Крики Сары и ее проклятия по адресу родной дочери, при всей своей библейской силе, достигали цели лишь наполовину. Стоя у открытого окна на втором этаже квартиры, Аня слышала каждое слово, но на материнскую анафему не обращала ровно никакого внимания. Ужасная ругань достигала только слуха и не будоражила ни ее сознания, ни чувств. Сколько помнила себя Аня, столько и орала мамаша. То на соседей, то на тихого отца. Аня уже настолько привыкла к материнским воплям, что, когда они прекращались, ей как будто чего-то не хватало.
Отца своего, заслуженного сталевара СССР Василия Ивановича Плотникова, Аня искренне любила, а может быть, больше жалела, потому что жить с такой женой было адом кромешным. Аня не понимала, как он год за годом молчаливо сносил эту жизнь, ни разу не урезонив буйную супругу даже словом. Инвалид Петрович с похмелья что-то перепутал, посетовав на то, что Вася на работе и не может дать укорот своей жене. Он забыл, что Вася никогда даже и не пытался ее унять.
От отца Ане достались глаза — голубые и прозрачные, а также фамилия и отчество: Плотникова Анна Васильевна. Но никаким Аниным воспитанием тот тихий работяга не занимался, так как давным-давно махнул рукой на буйство своей супруги.
Аня внимательно разглядывала себя в зеркале и чем больше всматривалась в свое отражение, тем больше утверждалась в мысли, что от обеих кровей, перемешавшихся в ее венах и артериях, она взяла не худшее, как утверждала мать, а лучшее.
А матушка во дворе все еще не сбавляла напора, хотя и вернулась к уже отработанной теме.
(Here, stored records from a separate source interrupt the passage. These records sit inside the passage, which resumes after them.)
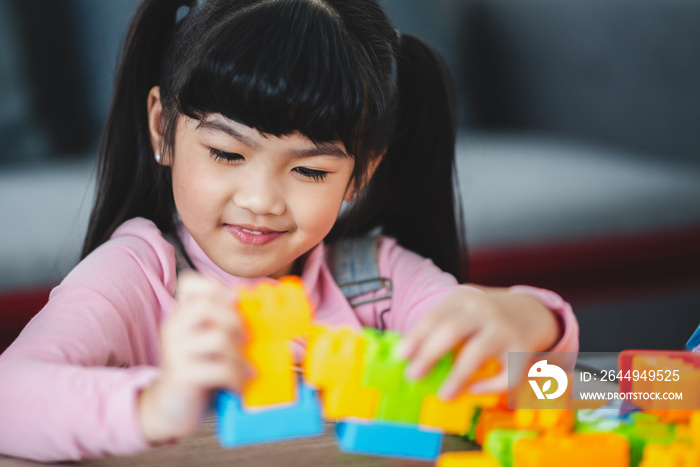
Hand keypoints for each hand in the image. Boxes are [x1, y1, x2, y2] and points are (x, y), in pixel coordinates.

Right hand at [139, 272, 249, 443]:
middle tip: (244, 341)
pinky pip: (220, 369)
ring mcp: (176, 352)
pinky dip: (236, 378)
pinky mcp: (182, 376)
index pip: (191, 284)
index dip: (218, 289)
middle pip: (207, 306)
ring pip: (218, 339)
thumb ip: (222, 323)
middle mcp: (174, 329)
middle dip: (235, 321)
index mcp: (181, 317)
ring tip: (242, 369)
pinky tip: (236, 385)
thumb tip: (246, 299)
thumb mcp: (208, 343)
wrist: (168, 410)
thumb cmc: (197, 372)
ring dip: (239, 356)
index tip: (235, 306)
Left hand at [399, 286, 560, 399]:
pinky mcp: (522, 350)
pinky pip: (506, 374)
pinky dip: (490, 386)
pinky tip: (475, 389)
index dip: (417, 336)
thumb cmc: (485, 316)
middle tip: (413, 375)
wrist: (530, 310)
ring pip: (477, 352)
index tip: (402, 355)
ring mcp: (504, 330)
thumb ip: (441, 327)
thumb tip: (410, 358)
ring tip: (443, 394)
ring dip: (458, 375)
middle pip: (452, 331)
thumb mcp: (463, 310)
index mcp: (464, 300)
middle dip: (430, 354)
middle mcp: (484, 311)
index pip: (435, 317)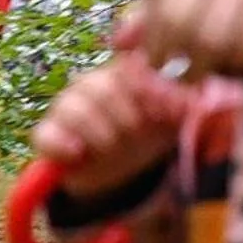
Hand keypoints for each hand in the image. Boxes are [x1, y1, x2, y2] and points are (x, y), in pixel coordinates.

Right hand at [31, 52, 192, 197]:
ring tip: (112, 147)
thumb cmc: (148, 136)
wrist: (122, 173)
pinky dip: (62, 145)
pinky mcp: (48, 135)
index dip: (143, 91)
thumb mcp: (172, 120)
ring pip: (73, 108)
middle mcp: (90, 84)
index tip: (159, 114)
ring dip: (99, 133)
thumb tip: (196, 96)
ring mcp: (65, 108)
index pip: (127, 69)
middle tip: (136, 134)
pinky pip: (46, 134)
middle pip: (100, 88)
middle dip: (124, 117)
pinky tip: (79, 153)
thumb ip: (184, 104)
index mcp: (120, 75)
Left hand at [106, 0, 242, 79]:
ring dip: (194, 68)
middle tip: (159, 66)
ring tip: (188, 76)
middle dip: (161, 51)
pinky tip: (224, 64)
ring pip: (209, 41)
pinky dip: (230, 65)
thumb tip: (118, 44)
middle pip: (175, 17)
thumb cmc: (200, 6)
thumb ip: (142, 26)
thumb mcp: (168, 9)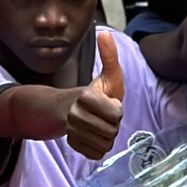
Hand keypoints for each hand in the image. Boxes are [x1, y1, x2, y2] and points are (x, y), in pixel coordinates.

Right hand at [66, 28, 124, 158]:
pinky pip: (96, 154)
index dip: (116, 110)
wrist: (70, 110)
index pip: (116, 114)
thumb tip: (105, 33)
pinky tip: (92, 136)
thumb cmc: (96, 93)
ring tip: (99, 125)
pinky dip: (98, 147)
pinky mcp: (74, 145)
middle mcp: (75, 114)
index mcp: (85, 96)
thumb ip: (109, 56)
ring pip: (105, 144)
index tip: (109, 103)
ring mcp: (72, 131)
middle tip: (104, 115)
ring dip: (106, 136)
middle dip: (112, 124)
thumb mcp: (107, 75)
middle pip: (111, 131)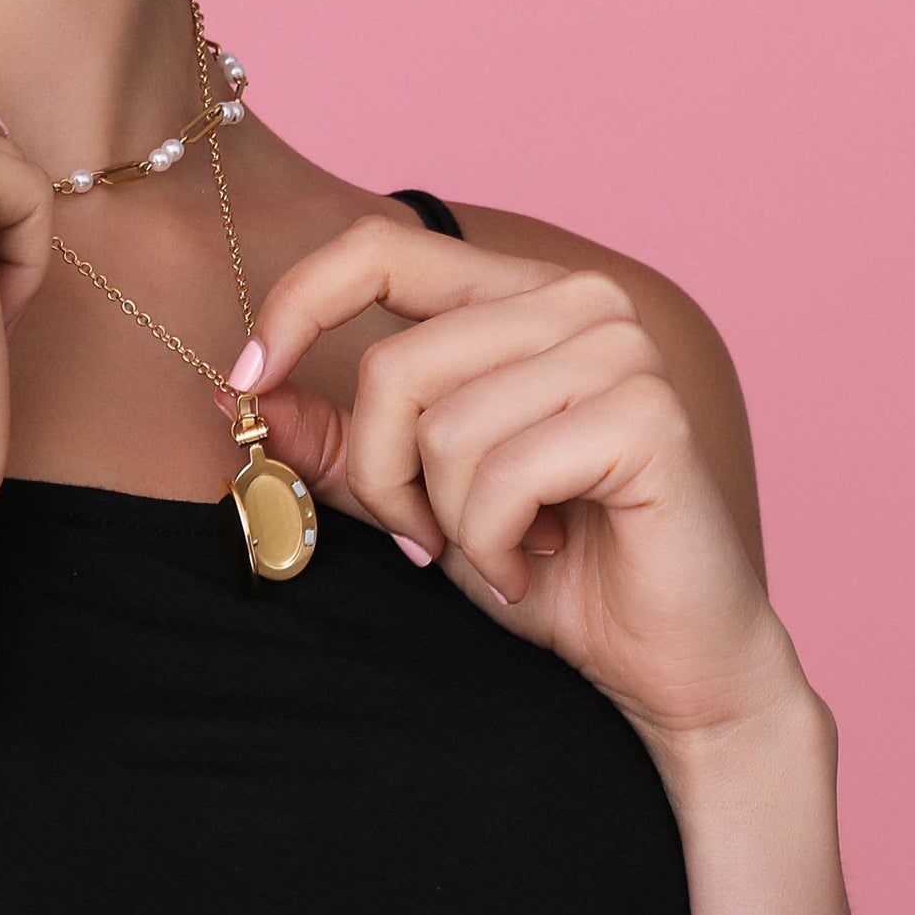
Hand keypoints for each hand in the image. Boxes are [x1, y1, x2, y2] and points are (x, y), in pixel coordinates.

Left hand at [225, 213, 805, 748]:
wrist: (670, 665)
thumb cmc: (546, 568)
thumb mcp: (415, 496)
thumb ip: (339, 439)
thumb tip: (245, 395)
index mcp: (519, 292)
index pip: (380, 248)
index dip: (297, 305)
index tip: (245, 381)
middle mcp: (578, 299)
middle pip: (398, 366)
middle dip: (382, 474)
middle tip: (424, 536)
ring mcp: (622, 350)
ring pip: (444, 426)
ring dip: (447, 518)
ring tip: (501, 550)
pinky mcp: (648, 417)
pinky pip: (502, 476)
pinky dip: (493, 546)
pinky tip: (534, 566)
— Я вам еще раз скажу: дети от русского и еврейки — это исчадие ада! Такое не приснится даже дьяволу в страшном сне, получается полное дерьмо! — продолжала надрываться Сара, а Аня сняла с комода зеркало и повесила его на стенку под другое зеркало, поменьше, так что в целом оба зеркала отражали ее фигуру в полный рост.
Она неторопливо разделась догола, влезла в туфли на высоком каблуке и взглянула на свое отражение. При этом в голове ее текли плавные, ленивые, как всегда, ничем не встревоженные мысли. Порой этот мыслительный поток и вовсе обрывался, и в сознании образовывалось пустое пространство. Но внизу живота поднималась теплая волна томного возбуждения, словно все мысли проваливались туда, в щель между ног. Потом волна спадала, и в мозгу начинал клокотать поток обрывочных суждений.
И что разоралась, старая еврейка?.. Орет, как недотраханная ослица. Это и есть еврейская кровь. Потому что есть жиды, а есть евреи. Евреи — древний, прекрасный и удивительно талантливый народ. Избранный Богом. А Карл Маркс — жид. Гитлер и Сталин — тоже жиды. Инвалид Петрович, который вечно торчит во дворе и норовит хлопнуть по заднице, если идешь мимо, — конечно же, настоящий жид… Отец был русским… На заводе варил сталь. Всю жизнь. Зарабатывал, правда, неплохо, но жене-еврейке никогда его заработков не хватало.